作为一种可能的实施方式,在接收模块801接收到写请求之后,处理模块802还用于将第一数据存储至所述数据处理装置的内存122;具体实现方式请参见图4中的步骤408的描述,此处不再赘述。处理模块802还用于从所述内存122中获取所述第一数据并存储至所述数据处理装置的持久性存储介质;具体实现方式请参见图4中的步骤410的描述,此处不再赘述。
作为一种可能的实施方式,该数据处理装置800还包括第一文件系统,该第一文件系统与存储设备130的第二文件系统相同。接收模块801还用于:接收文件创建请求,该文件创建请求用于请求在存储设备130的文件系统下创建第一文件;具体实现方式请参见图 4中的步骤402的描述,此处不再赘述。
发送模块803还用于:将该文件创建请求发送至存储装置;具体实现方式请参见图4中的步骤403的描述,此处不再赘述。
接收模块801还用于:接收存储设备130发送的创建成功响应;具体实现方式请参见图4中的步骤405的描述,此处不再赘述。
处理模块802还用于:在第一文件系统中创建所述第一文件;具体实现方式请参见图4中的步骤406的描述,此处不再赘述。
若第一主机发送的写请求用于请求将第一数据存储至第二文件系统的第一文件中;
则在将所述第一数据存储至所述数据处理装置的持久性存储介质时,所述处理模块802具体用于:将所述第一数据写入所述第一文件系统的所述第一文件中。具体实现方式请参见图4中的步骤411的描述,此处不再赘述。
作为一种可能的实施方式,处理模块802还用于:在将第一文件的数据经过重删压缩操作,存储至所述存储装置后,删除存储在所述装置中的第一文件。
作为一种可能的实施方式,接收模块801,还用于接收存储设备130发送的用于请求读取所述第一文件的至少部分数据读请求;具体实现方式请参见图7中的步骤2的描述,此处不再赘述。发送模块,还用于向存储设备130发送第一文件的至少部分数据。具体实现方式请参见图7中的步骤3的描述,此处不再赘述。

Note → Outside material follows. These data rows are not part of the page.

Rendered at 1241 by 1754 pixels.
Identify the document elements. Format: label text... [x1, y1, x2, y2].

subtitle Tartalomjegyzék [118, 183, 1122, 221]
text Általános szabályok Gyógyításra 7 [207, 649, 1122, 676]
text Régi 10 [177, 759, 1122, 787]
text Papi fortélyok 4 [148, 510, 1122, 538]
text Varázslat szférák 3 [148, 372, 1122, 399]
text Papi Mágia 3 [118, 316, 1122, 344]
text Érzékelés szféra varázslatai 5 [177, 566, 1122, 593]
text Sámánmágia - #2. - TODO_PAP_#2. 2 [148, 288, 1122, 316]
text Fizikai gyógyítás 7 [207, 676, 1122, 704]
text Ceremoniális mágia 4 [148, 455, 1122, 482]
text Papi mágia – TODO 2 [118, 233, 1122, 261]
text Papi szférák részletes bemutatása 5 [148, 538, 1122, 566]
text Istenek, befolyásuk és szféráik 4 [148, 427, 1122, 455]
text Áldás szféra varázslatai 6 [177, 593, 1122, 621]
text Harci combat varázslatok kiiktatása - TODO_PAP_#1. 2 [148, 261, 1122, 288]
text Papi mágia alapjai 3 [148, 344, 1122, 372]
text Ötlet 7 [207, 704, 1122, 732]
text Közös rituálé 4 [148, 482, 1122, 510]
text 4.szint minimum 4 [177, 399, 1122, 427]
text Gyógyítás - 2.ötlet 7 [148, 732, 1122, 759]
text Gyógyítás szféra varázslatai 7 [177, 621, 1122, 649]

本申请实施例还提供一种计算机存储介质,该计算机存储介质中存储有计算机指令,当该计算机指令在存储装置上运行时,使得存储装置执行上述相关方法步骤以实现上述实施例中的DPU120所执行的方法,参见图2中步骤201~步骤205的描述,此处不再赘述,或执行上述相关方法步骤以实现上述实施例中的DPU220所执行的方法,参见图4中步骤401~步骤403、步骤405~412的描述此处不再赘述。
本申请实施例还提供了一种计算机程序产品,当该计算机程序产品在计算机上运行时,使得计算机执行上述相关步骤,以实现上述实施例中的DPU120所执行的方法,参见图2中步骤201~步骤205的描述,此处不再赘述,或执行上述相关方法步骤以实现上述实施例中的DPU220所执行的方法,参见图4中步骤401~步骤403、步骤405~412的描述此处不再赘述。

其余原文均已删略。